## Brano di lettura
Con l'allegata sentenza n. 7874/2022 la Corte di Cassazione si è pronunciata su un ricorso proposto da un imputato, legale rappresentante di una società esercente l’attività di gestione di rifiuti speciali pericolosi e non pericolosi, condannato per aver violato le prescrizioni stabilite dall’Autorizzazione Integrata Ambientale.

All’imputato veniva contestata la mancanza dell’apposita cartellonistica con le indicazioni dei codici CER nonché l’errato stoccaggio di alcuni rifiuti speciali pericolosi in violazione delle corrispondenti prescrizioni contenute nell’AIA.

La difesa dell’imputato lamentava, in estrema sintesi, che la condotta contestata non costituisse reato ai sensi dell’art. 29 quattuordecies comma 3 lett. B, D. Lgs. 152/2006, ma soltanto l’illecito amministrativo previsto dal comma 2 del medesimo articolo.

I giudici del Supremo Collegio hanno tuttavia rigettato il ricorso affermando:

– preliminarmente che «questa Corte, ha più volte affermato che “in materia di reati ambientali, a seguito delle modifiche apportate all'art. 29-quattuordecies del d.lgs. 3 aprile 2006, n. 152, dal d.lgs. 4 marzo 2014, n. 46, recante attuazione della direttiva 2010/75/UE relativa alle emissioni industriali, la condotta di chi, essendo in possesso dell'autorizzazione integrata ambientale, non ne osserva le prescrizioni è depenalizzata e costituisce illecito amministrativo, solo quando attiene a violazioni diverse da quelle previste dai commi terzo e quarto della medesima disposizione” (Cass. pen., Sez. 3, n. 40532 del 11/06/2014, dep. 01/10/2014; Sez. 3, n. 17056 del 13.12.2018 dep.18.04.2019)».

## Voci fornite
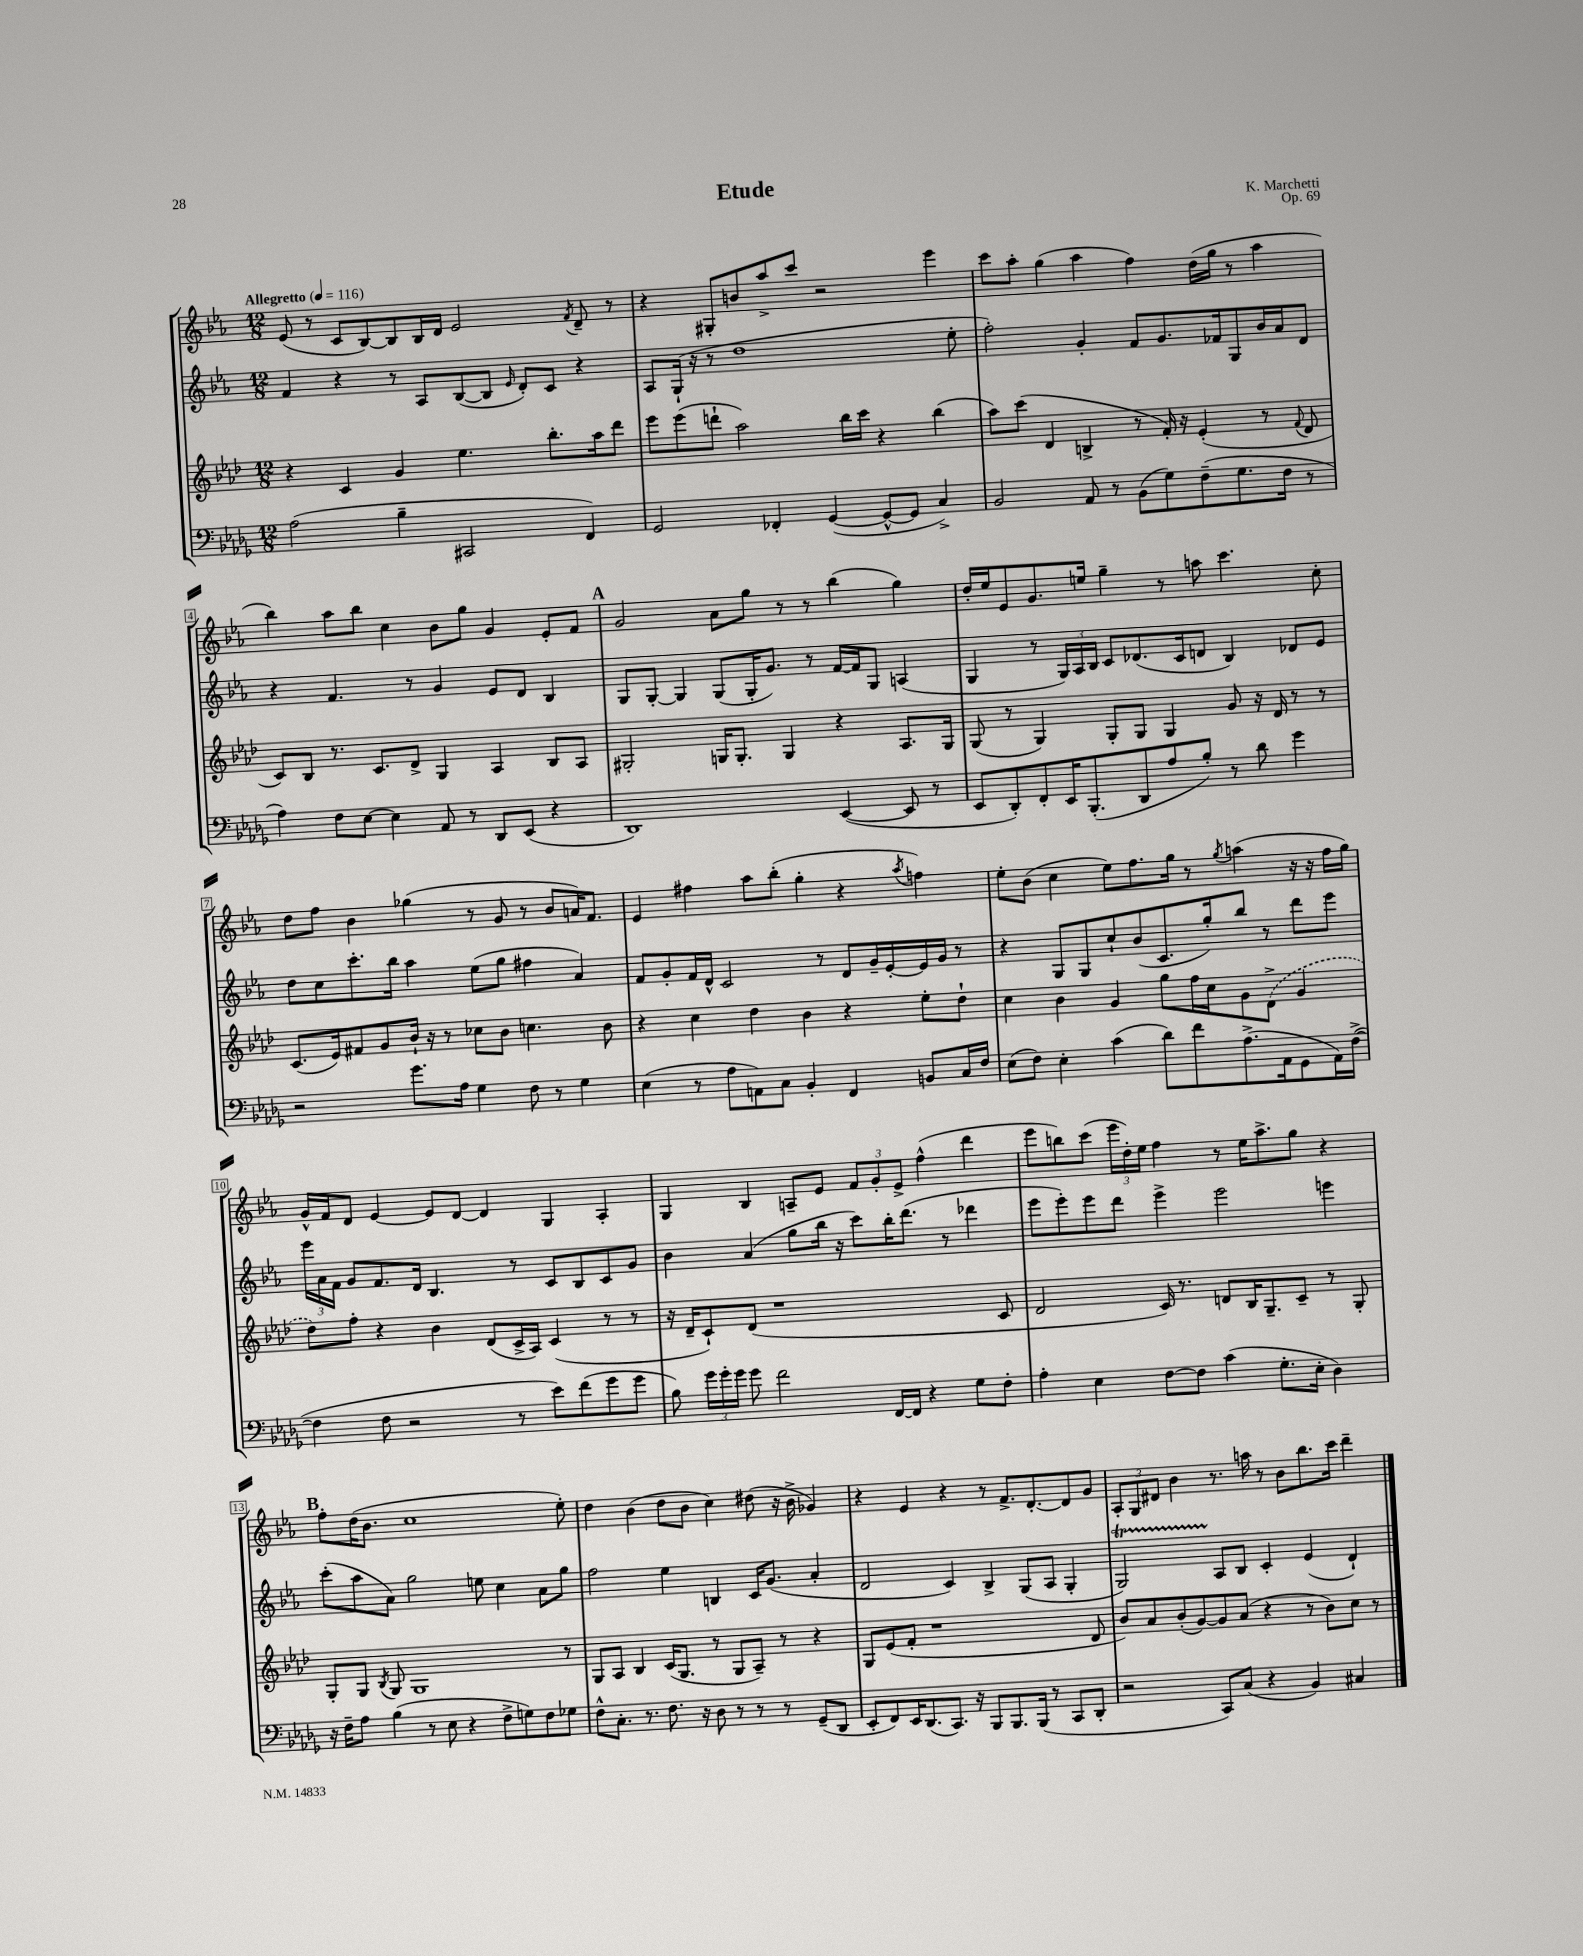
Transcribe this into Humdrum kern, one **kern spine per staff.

**kern	**kern	**kern	**kern
*staff4	*staff3	*staff2	*staff1
*clefF4	*clefG2	*clefG2	*clefG2
*k[b-e-a-d-g-]	*k[b-e-a-d-]	*k[b-e-a-]	*k[b-e-a-]
*M12/8	*M12/8	*M12/8	*M12/8
*MM116	*MM116	*MM116	*MM116
(2A-\	4r	4f/	(8e-/
.	.	.	8r
.	4c/	4r	8c/L
.	.	.	[8B-/)
4B-~\	4g/	8r	8B-/]
.	.	8A-/L	16B-/L
.	.	.	16d/JJ
2CC#/	4.ee-\	([8B-/	2e-/
.	.	8B-/]J	.
.	.	16qqe-/	.
.	.	8d'/L)	.
.	8.bb-'\L	8c/J	.
.	.	.	8qf/
4FF/)	.	4r	8d~/
.	16aa-\k	.	.
.	8ddd-\J	.	8r
=	=	=	=
2GG-/	8eee-\L	8A-/L	4r
.	(8eee-\	(16G`/Jk	.
.	.	16r	.
.	8ddd`\J	8r	8G#'/L
.	2aa-\)	1dd	8b/
4FF-'/	.	.	8aa-^/
.	.	.	8ccc/J
([4GG-/	.	.	2r
.	16bb-\LL	.	.
.	16ccc\JJ	.	.
8GG-^^/_L	4r	.	.
8GG-/]J	.	.	.
4C^/)	(4bb-\	.	4eee-\
.	.	8ee-'\	.
=	=	=	=
2BB-/	8aa-\L)	2ff'\)	8ccc\L
.	(8ccc\J	.	8aa-'\J
.	4d-/	.	(4gg\
8AA-/	4B^/	4g'/	4aa-\
8r	.	.	.
(8BB-\L	8r	8f/L	4ff\)
8G-\)	16f'/)	8.g/	.
.	16r	.	.
(8F~\	(4e-'/	.	(16dd\LL
.	.	16f-/k	16gg\JJ
8.G-\	.	8G/	8r
.	8r	16b-/L	4aa-\
16F\Jk	.	16a-/J	.
.	8qqf/	.	.
8r	8d-/	8d/J	.
=	=	=	=
4A-\)	8c/L)	4r	4bb-\)
.	8B-/J	.	.
8F\L	8.r	4.f/	8aa-\L
[8E-\J	.	.	8bb-\J
.	8.c/L	.	.
4E-\]	.	.	4cc\
.	8d-^/J	8r	.
8AA-/	4G/	4g/	8b-\L
8r	.	.	8gg\J
8DD-/L	4A-/	8e-/L	4g/
(8EE-/J	.	8d/J	.
4r	8B-/L	4B-/	8e-'/L
.	8A-/J	.	8f/J
=	=	=	=
1DD-)	2G#'/	8G/L	2g/
.	.	[8G'/J	.
.	.	4G/]	.
.	16G/LK	(8G/L	8a-\L
.	8.G'/J	.	.
.	.	16G'/K	8gg\J
.	.	8.g/J)	.
.	4G/	.	8r
.	.	8r	8r
([4EE-/	4r	[16f/LL	(4bb-\
.	.	16f/]J	.
.	.	8G/J	.
8EE-/]	8.A-/L	(4A/	4gg\)
8r	.	.	.
.	16G/Jk	.	.
=	=	=	=
8EE-/L	(8G/	4G/	16dd'/LL
.	.	.	16ee-/J
8DD-'/)	8r	.	8e-/
8FF'/	4G/)	8r	8.g/
16EE-/K	.	24G/LL)	.
.	.	24A-/	.
(8.BBB-'/	.	.	16ee/Jk
.	.	24B-/JJ	.
.	8G'/L	8c/L	4gg~\
8DD-/	8G/J	(8.d-/	.
8A-/	4G/	.	8r
.	.	16c/k	.
8B-'/J)	.	8d/J	8aa\
8r	8g/	4B-/)	4.ccc\
8d-\	16r	.	.
.	16d-/	.	.
4g-\	8r	8d-/L	.
.	8r	8e-/J	8cc'\
=	=	=	=
2r	(8.c/L	8dd\L	8dd\L
.	.	8cc\	8ff\J
.	16e-/k)	.	.
.	8f#/	8.ccc'\	4b-\
.	8g/	.	.
.	.	16bb-\Jk	.
8.g-\L	16b-`/Jk	4aa-\	(4gg-\
.	16r	.	.
.	8r	.	.
16A-\Jk	.	.	.
4G-\	8cc-\L	(8ee-\L	8r
.	8b-\J	8gg\J	8g/
8F\	4.cc\	4ff#\	8r
8r	.	.	8b-/L
4G-\	.	4a-/)	16a/K)
.	.	.	8.f/J
.	8b-\	.	.
=	=	=	=
(4E-\	4r	8f/L	4e-/
.	.	8g'/	.
8r	4cc\	16f/L	4ff#\
.	.	16d^^/JJ	.
8A-\L	.	2c/	.
8AA\)	4dd-\	.	8aa-\L
8C\J	.	.	(8bb-'\J
4BB-'/	4b-\	.	4gg'\
.	.	8r	.
4FF/	4r	8d/L	4r
.	.	16g~/L	.
.	.	[16e-'/	.
.	.	.	8qaa-/
8BB/L	8ee-'\L	16e-/]	4ff\)
.	.	16g/JJ	.
16C/L	8dd-`\J	8r	.
16F/JJ	.	.	.
=	=	=	=
(8E-\L	4cc\	4r	8ee-'\L
8F\J)	.	.	(8b-\J
4E-'\	4b-\	8G/L	4cc\
.	.	8G/	.
(4c\	4g/	8cc`/	8ee-\L)
.	.	(8b-/	8.ff\
8d-\L)	8gg\L	8.c/	.
.	.	.	16gg\Jk
8f\	16ff\L	.	8r
.	16cc\J	16gg'/k)	.
.	.	.	8qgg/
(8.A-^\	8g\	8bb-/J	(4aa\
.	(8d-^\J	8r	.
16AA-\k	.	.	.
8GG-\	4g/	8ddd\L	16r
.	.	.	16r
16AA-\L)	.	8eee-\J	16ff\LL
([16F^\JJ	.	.	16gg\JJ)
=	=	=	=
4F\]	8dd-\L)	24eee-\LL	16g^^/LL
.	.	24a-\	.
.	.	.	16f/J
.	.	24f\JJ	.
.	8ff'\J	8g/L	8d/J
8F\	4r	8.f/	[4e-/
2r	.	.	.
.	.	16d/Jk	.
.	4b-\	4.B-/	8e-/]L
.	.	.	[8d/J
.	(8d-/L	.	4d/]
8r	16c^/L	8r	.
.	16A-/JJ)	.	.
8e-\L)	(4c/	8c/L	4G/
(8f\	.	8B-/	.
8g-\	8r	8c/	4A-'/
8g-\J	8r	8g/J	.
=	=	=	=
8B-\)	16r	4b-\	4G/
.	16d-~/LK	.	.
24g-\LL	8c`/)	.	.
24g-'\	.	.	.
24g-\JJ	.	.	.
8g-\	(8d-/J	(4a-/	4B-/
2f\	1r	.	.
.	.	8gg\L	8A~/L
.	.	16bb-\Jk	8e-/J
.	.	16r	.
.	.	8ccc\L)	12f/L
.	.	.	12g'/
[16FF/LL	.	16bb-'\K	.
.	.	.	12e-^/J
16FF/]JJ	.	(8.ddd\J	.
4r	.	.	(4ff^^\
.	.	8r	.
8G-\L	.	4ddd-\	4ddd\
8F'\J	8c/	.	.
=	=	=	=
4A-'\	2d-/	8eee-\L	8eee-\L
.	.	8eee-'\)	8bb\)
4E-\	.	8eee-\	(8ccc\J
.	.	8ddd\J	24eee-\LL
.	.	.	24dd'\)
.	.	.	24ee-\JJ
[8F\L	16c/)	4eee-^\	4ff\
.	8.r	.	.
8F\]J	.	.	.
(4c\	8d/L	2eee-\	8r
.	16B-/K	.	16ee-\LK
.	8.G~/	.	8.aa-^\
8.G-'\L	.	.	.
.	8c~/J	.	8gg\J
16E-'\Jk	.	.	.
4D-\)	8r	4eee\	4r
.	8G'/	.	.
=	=	=	=
16r	8G'/L	(8ccc'\L	8ff'\L
16F~\LK	.	.	.
8A-\J	8G/J	8aa-\	(16dd\K
.	.	.	8.b-\J
.	8qB-/	.	.
(4B-\	8G/	8a-\J)	.
.	1G	2gg\	1cc
8r	.	.	.
8E-\	.	.	.
4r	.	.	.
.	.	8ee\	.
8F^\L	.	4cc\	.
8G\)	.	.	.
8F\	.	8a-\L	.
8G-\J	8r	8gg\J	8ee-'\)
=	=	=	=
8F^^\L	8G/L	2ff\	4dd\
8.C'\J	8A-/J	.	.
.	4B-/	.	(4b-\
8.r	.	.	.
8.F\	(16c/LK	4ee-\	8dd\L
.	8.G/J	.	.
.	.	.	8b-\J
16r	.	.	.
8D-\	8r	4B/	4cc\)
8r	8G/L	.	.
8r	8A-~/J)	16c/LK	(8dd#\
.	.	(8.g/J	.
8r	8r	.	16r
.	.	.	16b-^\
(8GG-~/L	4r	4a-'/	4g-/)
8DD-/J	.	.	.
=	=	=	=
8EE-'/L	8G/L	2d/	4r
8FF/)	(8e-/	.	.
16EE-/K	8f'/J	.	4e-/
(8.DD-/	.	.	.
.	1r	.	.
8.CC/J)	.	4c/)	4r
16r	.	.	.
8BBB-/L	.	4B-^/	8r
8.BBB-/	.	.	8.f^/L
.	.	(8G/L	.
(16BBB-/Jk	.	.	[8.d'/
8r	.	8A-/J	.
8CC/L	.	4G'/	8d/]
8DD-'/J	8d-/	.	8g/J
=	=	=	=
2r	8b-/L)	2G/)	12A-'/L
.	.	.	12G/
.	8a-/	.	.
.	.	.	12d#/J
.	(8b-'/	.	4b-\
.	[8g/)	.	.
8CC/L)	8g/]	8A-/L	8.r
(8C/J	(8a-/J	8B-/J	.
.	.	.	16aa\
4r	4r	4c'/	8r
.	.	.	8b-\L
4BB-/)	8r	(4e-/	8.bb-\
.	8b-\L)	.	.
.	.	.	16ccc\Jk
4C#/	8cc\J	4d`/)	4ddd~\
.	8r	.	.
==	==	==	==
*-	*-	*-	*-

## Compiti
1. Elenchi tutte le sentenze della Corte di Cassazione citate nel brano di lettura, indicandone il numero.
2. Estragga dal brano di lettura il passo che comincia con "La difesa dell’imputato" e si conclude con "del medesimo articolo.".

## Risultati per compito
1.
- n. 7874/2022
- n. 40532 del 11/06/2014 (Sez. 3)
- n. 17056 del 13.12.2018 (Sez. 3)

2.
La difesa dell’imputato lamentava, in estrema sintesi, che la condotta contestata non costituisse reato ai sensi dell’art. 29 quattuordecies comma 3 lett. B, D. Lgs. 152/2006, ma soltanto l’illecito amministrativo previsto dal comma 2 del medesimo articolo.